WHAT THIS TASK INVOLVES: Would you give the entries below again, precisely as they are written?

[Records from a data source]

== Segment start ==

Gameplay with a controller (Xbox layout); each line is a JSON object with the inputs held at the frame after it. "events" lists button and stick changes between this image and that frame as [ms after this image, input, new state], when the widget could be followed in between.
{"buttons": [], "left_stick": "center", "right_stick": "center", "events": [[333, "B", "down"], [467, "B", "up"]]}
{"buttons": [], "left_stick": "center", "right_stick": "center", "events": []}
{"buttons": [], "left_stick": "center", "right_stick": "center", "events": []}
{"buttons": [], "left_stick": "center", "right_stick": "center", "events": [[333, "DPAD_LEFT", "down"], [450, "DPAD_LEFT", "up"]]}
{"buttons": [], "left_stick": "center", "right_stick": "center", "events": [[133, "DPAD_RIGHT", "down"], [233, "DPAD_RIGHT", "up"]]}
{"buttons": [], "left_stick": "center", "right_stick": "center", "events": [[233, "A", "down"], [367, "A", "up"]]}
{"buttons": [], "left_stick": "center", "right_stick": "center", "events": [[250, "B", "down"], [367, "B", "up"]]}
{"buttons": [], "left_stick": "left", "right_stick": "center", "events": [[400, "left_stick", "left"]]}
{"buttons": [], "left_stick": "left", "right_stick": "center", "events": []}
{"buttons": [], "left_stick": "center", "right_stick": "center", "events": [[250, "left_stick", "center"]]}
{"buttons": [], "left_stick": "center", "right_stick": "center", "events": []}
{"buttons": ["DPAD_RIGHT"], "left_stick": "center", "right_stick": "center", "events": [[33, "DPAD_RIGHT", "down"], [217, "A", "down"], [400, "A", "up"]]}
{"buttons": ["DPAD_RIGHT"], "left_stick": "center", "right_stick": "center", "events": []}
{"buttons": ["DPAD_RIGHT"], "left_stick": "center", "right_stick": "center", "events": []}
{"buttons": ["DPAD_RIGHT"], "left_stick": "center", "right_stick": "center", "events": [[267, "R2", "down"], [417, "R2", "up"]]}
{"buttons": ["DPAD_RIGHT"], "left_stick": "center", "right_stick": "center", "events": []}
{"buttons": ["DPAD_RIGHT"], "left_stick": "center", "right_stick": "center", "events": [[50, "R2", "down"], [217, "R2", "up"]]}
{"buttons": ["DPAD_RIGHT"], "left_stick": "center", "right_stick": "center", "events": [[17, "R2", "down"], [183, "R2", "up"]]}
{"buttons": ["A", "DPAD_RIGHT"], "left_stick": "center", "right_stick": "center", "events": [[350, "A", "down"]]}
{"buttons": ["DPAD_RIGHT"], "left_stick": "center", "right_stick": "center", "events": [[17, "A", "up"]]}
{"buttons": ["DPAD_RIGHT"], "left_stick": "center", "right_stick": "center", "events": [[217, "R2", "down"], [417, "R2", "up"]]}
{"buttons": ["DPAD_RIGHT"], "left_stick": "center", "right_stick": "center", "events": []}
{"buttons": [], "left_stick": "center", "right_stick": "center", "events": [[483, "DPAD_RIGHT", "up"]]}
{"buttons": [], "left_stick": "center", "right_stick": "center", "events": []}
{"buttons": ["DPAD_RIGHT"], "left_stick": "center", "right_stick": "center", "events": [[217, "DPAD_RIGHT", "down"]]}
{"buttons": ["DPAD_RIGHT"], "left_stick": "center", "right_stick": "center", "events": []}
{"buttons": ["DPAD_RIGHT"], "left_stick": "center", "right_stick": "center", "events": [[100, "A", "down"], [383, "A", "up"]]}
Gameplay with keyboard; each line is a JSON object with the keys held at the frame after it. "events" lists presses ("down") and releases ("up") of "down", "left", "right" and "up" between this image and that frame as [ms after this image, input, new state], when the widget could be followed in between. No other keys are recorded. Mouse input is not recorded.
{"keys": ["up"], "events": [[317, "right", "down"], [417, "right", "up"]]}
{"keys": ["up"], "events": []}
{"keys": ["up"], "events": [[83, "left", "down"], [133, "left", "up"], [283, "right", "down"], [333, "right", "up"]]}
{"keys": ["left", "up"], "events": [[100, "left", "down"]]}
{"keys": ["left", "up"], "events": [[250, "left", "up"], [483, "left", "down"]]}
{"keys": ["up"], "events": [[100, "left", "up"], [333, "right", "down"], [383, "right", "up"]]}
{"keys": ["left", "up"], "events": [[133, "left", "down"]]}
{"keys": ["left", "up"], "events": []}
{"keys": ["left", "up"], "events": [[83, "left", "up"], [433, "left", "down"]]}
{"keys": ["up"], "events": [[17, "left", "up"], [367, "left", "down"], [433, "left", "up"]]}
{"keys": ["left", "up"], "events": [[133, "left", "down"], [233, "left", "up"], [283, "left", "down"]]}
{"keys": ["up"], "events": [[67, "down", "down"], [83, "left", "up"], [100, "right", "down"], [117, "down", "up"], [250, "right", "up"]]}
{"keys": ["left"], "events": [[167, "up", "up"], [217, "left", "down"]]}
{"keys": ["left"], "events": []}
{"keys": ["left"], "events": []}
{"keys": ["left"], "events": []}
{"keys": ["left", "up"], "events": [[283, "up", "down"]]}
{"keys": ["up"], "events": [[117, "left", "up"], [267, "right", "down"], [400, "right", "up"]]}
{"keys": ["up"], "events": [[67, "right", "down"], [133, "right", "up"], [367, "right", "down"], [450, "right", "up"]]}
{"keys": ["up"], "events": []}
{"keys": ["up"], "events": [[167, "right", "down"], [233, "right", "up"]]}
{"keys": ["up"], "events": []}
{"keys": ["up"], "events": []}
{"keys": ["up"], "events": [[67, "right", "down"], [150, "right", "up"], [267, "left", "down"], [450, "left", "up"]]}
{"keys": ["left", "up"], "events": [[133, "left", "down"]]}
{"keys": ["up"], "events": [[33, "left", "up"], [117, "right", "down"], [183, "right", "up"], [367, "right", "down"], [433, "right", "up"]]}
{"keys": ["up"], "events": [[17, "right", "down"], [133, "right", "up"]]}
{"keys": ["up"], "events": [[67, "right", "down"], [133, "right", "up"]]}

== Segment end ==

YOUR SOLUTION:
Gameplay with a controller (Xbox layout); each line is a JSON object with the inputs held at the frame after it. "events" lists button and stick changes between this image and that frame as [ms after this image, input, new state], when the widget could be followed in between.
{"buttons": [], "left_stick": "center", "right_stick": "center", "events": [[333, "B", "down"], [467, "B", "up"]]}
{"buttons": [], "left_stick": "center", "right_stick": "center", "events": []}
{"buttons": [], "left_stick": "center", "right_stick": "center", "events": []}
{"buttons": [], "left_stick": "center", "right_stick": "center", "events": [[333, "DPAD_LEFT", "down"], [450, "DPAD_LEFT", "up"]]}
{"buttons": [], "left_stick": "center", "right_stick": "center", "events": [[133, "DPAD_RIGHT", "down"], [233, "DPAD_RIGHT", "up"]]}
{"buttons": [], "left_stick": "center", "right_stick": "center", "events": [[233, "A", "down"], [367, "A", "up"]]}
{"buttons": [], "left_stick": "center", "right_stick": "center", "events": [[250, "B", "down"], [367, "B", "up"]]}
{"buttons": [], "left_stick": "left", "right_stick": "center", "events": [[400, "left_stick", "left"]]}
{"buttons": [], "left_stick": "left", "right_stick": "center", "events": []}
{"buttons": [], "left_stick": "center", "right_stick": "center", "events": [[250, "left_stick", "center"]]}
{"buttons": [], "left_stick": "center", "right_stick": "center", "events": []}
{"buttons": ["DPAD_RIGHT"], "left_stick": "center", "right_stick": "center", "events": [[33, "DPAD_RIGHT", "down"], [217, "A", "down"], [400, "A", "up"]]}
{"buttons": ["DPAD_RIGHT"], "left_stick": "center", "right_stick": "center", "events": []}
{"buttons": ["DPAD_RIGHT"], "left_stick": "center", "right_stick": "center", "events": []}
{"buttons": ["DPAD_RIGHT"], "left_stick": "center", "right_stick": "center", "events": [[267, "R2", "down"], [417, "R2", "up"]]}
{"buttons": ["DPAD_RIGHT"], "left_stick": "center", "right_stick": "center", "events": []}
{"buttons": ["DPAD_RIGHT"], "left_stick": "center", "right_stick": "center", "events": [[50, "R2", "down"], [217, "R2", "up"]]}
{"buttons": ["DPAD_RIGHT"], "left_stick": "center", "right_stick": "center", "events": [[17, "R2", "down"], [183, "R2", "up"]]}
{"buttons": ["A", "DPAD_RIGHT"], "left_stick": "center", "right_stick": "center", "events": [[350, "A", "down"]]}
{"buttons": ["DPAD_RIGHT"], "left_stick": "center", "right_stick": "center", "events": [[17, "A", "up"]]}
{"buttons": ["DPAD_RIGHT"], "left_stick": "center", "right_stick": "center", "events": [[217, "R2", "down"], [417, "R2", "up"]]}
{"buttons": ["DPAD_RIGHT"], "left_stick": "center", "right_stick": "center", "events": []}
{"buttons": [], "left_stick": "center", "right_stick": "center", "events": [[483, "DPAD_RIGHT", "up"]]}
{"buttons": [], "left_stick": "center", "right_stick": "center", "events": []}
{"buttons": ["DPAD_RIGHT"], "left_stick": "center", "right_stick": "center", "events": [[217, "DPAD_RIGHT", "down"]]}
{"buttons": ["DPAD_RIGHT"], "left_stick": "center", "right_stick": "center", "events": []}
{"buttons": ["DPAD_RIGHT"], "left_stick": "center", "right_stick": "center", "events": [[100, "A", "down"], [383, "A", "up"]]}
Gameplay with keyboard; each line is a JSON object with the keys held at the frame after it. "events" lists presses ("down") and releases ("up") of "down", "left", "right" and "up" between this image and that frame as [ms after this image, input, new state], when the widget could be followed in between. No other keys are recorded. Mouse input is not recorded.
{"keys": ["up"], "events": [[317, "right", "down"], [417, "right", "up"]]}
{"keys": ["up"], "events": []}
{"keys": ["up"], "events": [[83, "left", "down"], [133, "left", "up"], [283, "right", "down"], [333, "right", "up"]]}
{"keys": ["left", "up"], "events": [[100, "left", "down"]]}
{"keys": ["left", "up"], "events": [[250, "left", "up"], [483, "left", "down"]]}
{"keys": ["up"], "events": [[100, "left", "up"], [333, "right", "down"], [383, "right", "up"]]}
{"keys": ["left", "up"], "events": [[133, "left", "down"]]}
{"keys": ["left", "up"], "events": []}
{"keys": ["left", "up"], "events": [[83, "left", "up"], [433, "left", "down"]]}
{"keys": ["up"], "events": [[17, "left", "up"], [367, "left", "down"], [433, "left", "up"]]}
{"keys": ["left", "up"], "events": [[133, "left", "down"], [233, "left", "up"], [283, "left", "down"]]}
{"keys": ["up"], "events": [[67, "down", "down"], [83, "left", "up"], [100, "right", "down"], [117, "down", "up"], [250, "right", "up"]]}
{"keys": ["left"], "events": [[167, "up", "up"], [217, "left", "down"]]}
{"keys": ["left"], "events": []}
{"keys": ["left"], "events": []}
{"keys": ["left"], "events": []}
{"keys": ["left", "up"], "events": [[283, "up", "down"]]}
{"keys": ["up"], "events": [[117, "left", "up"], [267, "right", "down"], [400, "right", "up"]]}
{"keys": ["up"], "events": [[67, "right", "down"], [133, "right", "up"], [367, "right", "down"], [450, "right", "up"]]}
{"keys": ["up"], "events": []}
{"keys": ["up"], "events": [[167, "right", "down"], [233, "right", "up"]]}
{"keys": ["up"], "events": []}
{"keys": ["up"], "events": []}
{"keys": ["up"], "events": [[67, "right", "down"], [150, "right", "up"], [267, "left", "down"], [450, "left", "up"]]}
{"keys": ["left", "up"], "events": [[133, "left", "down"]]}
{"keys": ["up"], "events": [[33, "left", "up"], [117, "right", "down"], [183, "right", "up"], [367, "right", "down"], [433, "right", "up"]]}
{"keys": ["up"], "events": [[17, "right", "down"], [133, "right", "up"]]}
{"keys": ["up"], "events": [[67, "right", "down"], [133, "right", "up"]]}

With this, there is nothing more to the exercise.